Поражает меня феноменальной памятью. Великолепный знаток Толстого. Цитирует на память целые страницы…
Во всем остальном, что не относится к толстовству, круглый невежда. Безграмотен.
Но говорит проникновенно. Искренен безусловно.
Слушая его, невольно прощаешь ему безграмотность, узко сектантскую резкость и любуешься им…
Был три года в ссылке в Восточной Сибири, сидел за свои убеждения несколько раз в тюрьме, и, как видно, ничто не сломило его.
Отрицает все: Запад, культуру, церковь. Резко высказывается против войны. Сцепился с Анчишкиным.
Когда Сюткин вышел, Анчишкин дал ему свою оценку.
– Эти «бунтари» государству неопасны. Пошеборшат немного для виду и сядут на свой шесток. Все эти, с позволения сказать, анархисты доморощенные философы, начиненные яснополянской окрошкой, проповедники, искатели правды, справедливости, отрицатели, святоши и странники – просто юродствующие себялюбы, пройдохи или дегенераты с разжиженными, отравленными монгольским фатализмом мозгами.
– А вы, Граве, как смотрите на это?
Он топорщится и краснеет как девица.
– Я того же мнения…
– Вы за войну, стало быть? – спрашиваю я в упор.

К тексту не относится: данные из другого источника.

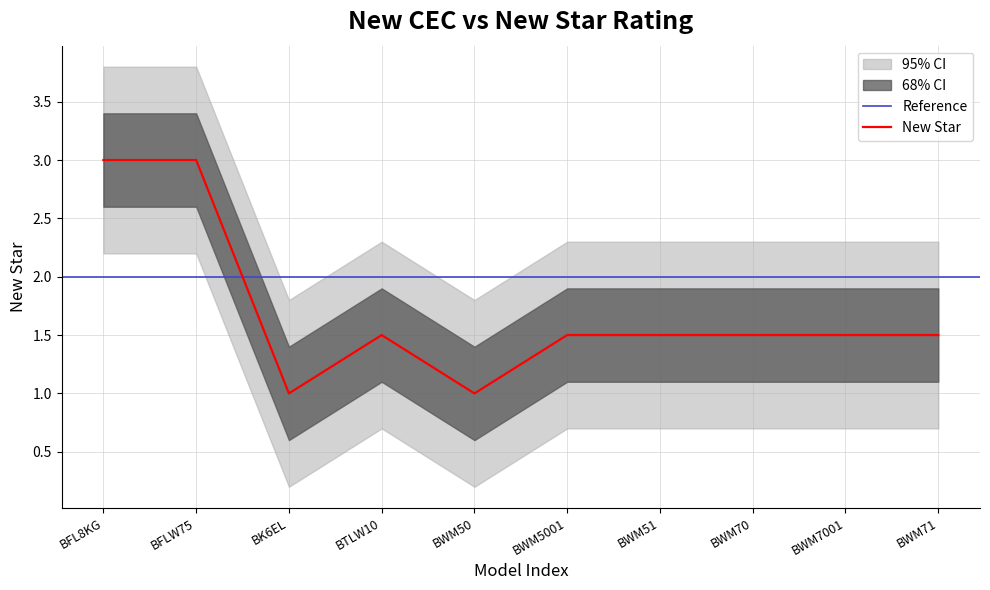

Reading left to right, transcribe all the data shown in this chart.

3.0	3.0	1.0	1.5	1.0	1.5	1.5	1.5	1.5	1.5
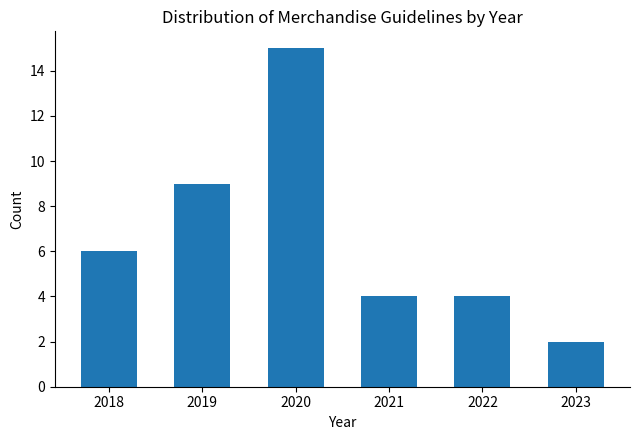

Reading left to right, list all the values displayed in this chart.

2018=6	2019=9	2020=15	2021=4	2022=4	2023=2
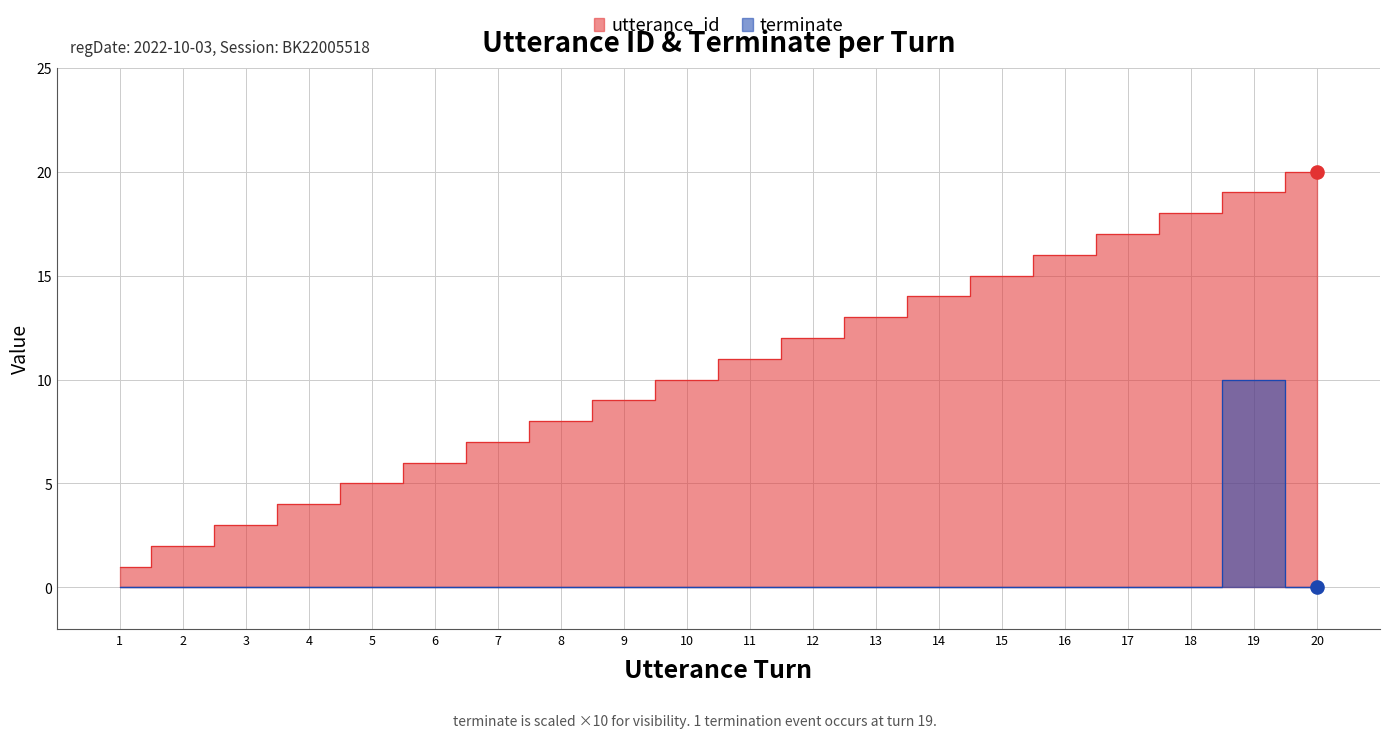

At which category is the sum across all series the highest?

19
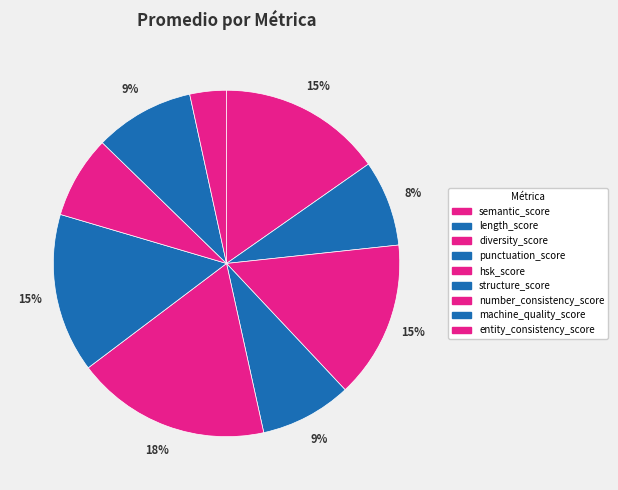

True or false: semantic_score accounts for 15% of the total.

True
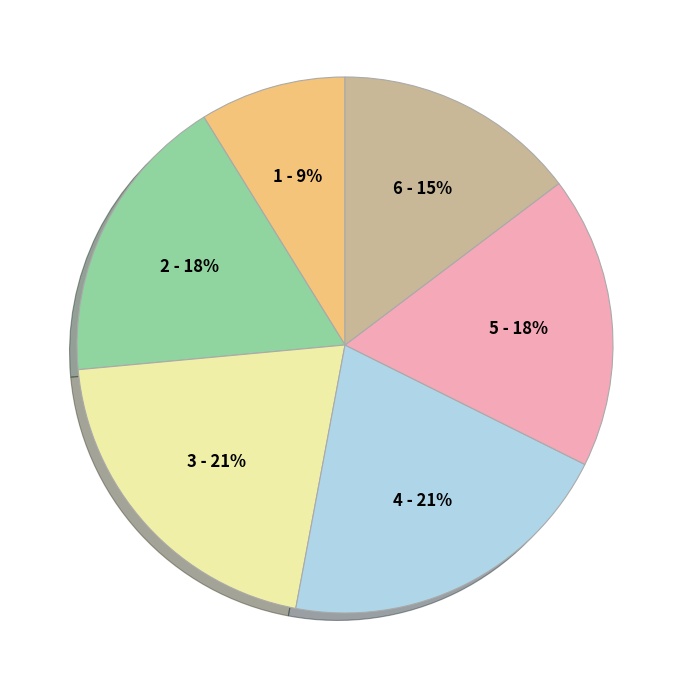

Is there any slice that represents more than half of the pie?

No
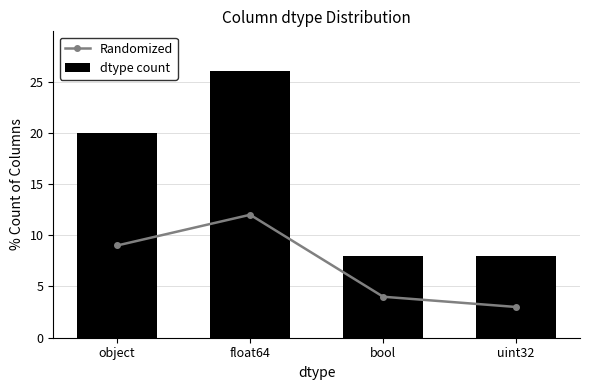

What position from the right is bool?

2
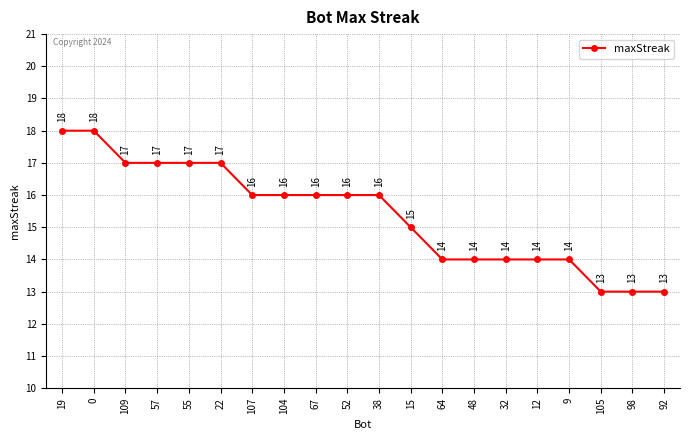

Does the chart display data point markers on the line(s)?

Yes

Лиловые пятна ползут через щеки и виски к кончикам его ушей. Пунцово-красный от натуги, он с комичной торжественностью говорит:
– Я не пасынок своей родины… И в грозный час испытаний не встану в ряды ее изменников и предателей.
– Ой, как громко!
Граве, насупившись, молчит.
Анчишкин крепко жмет ему руку.
– Молодец! Вы хоть и немец по происхождению, но по духу истинно русский человек.
– Давно известно, – говорю я, – что новообращенные католики щеголяют необычайной ревностностью и бывают католичнее самого папы. Генрих Гейне констатировал это даже в отношении евреев, переходящих в католичество. То же самое можно сказать про иностранцев, акклиматизировавшихся в чужой стране.
Анчишкин сосредоточенно «сосет» желтую японскую сигаретку и барабанит пальцами по покрышке стола.
Граве напружинился, готовый прыгнуть на меня. Щетина волос, коротко подстриженных ежиком, шевелится:
– Мы двести лет в России. Мой дед и прадед дышали русским воздухом, привольем российских степей… Какой я иностранец? И вообще это ослиное, кабацкое, эстрадное остроумие не делает вам чести…
* * *
Запасные разгромили две казенных винных лавки и «рейнсковой погреб» Магомета Тухваттуллина. Тухваттуллин бегал за погромщиками и на коленях умолял «пощадить его имущество». Плакал, целовал сапоги пьяных мужиков. Его отталкивали и не слушали.
Все «имущество» (вино) тут же на улице делили и распивали.
Полиция, по-видимому, бессильная что-либо сделать для восстановления порядка, притаилась по углам, не подает признаков жизни.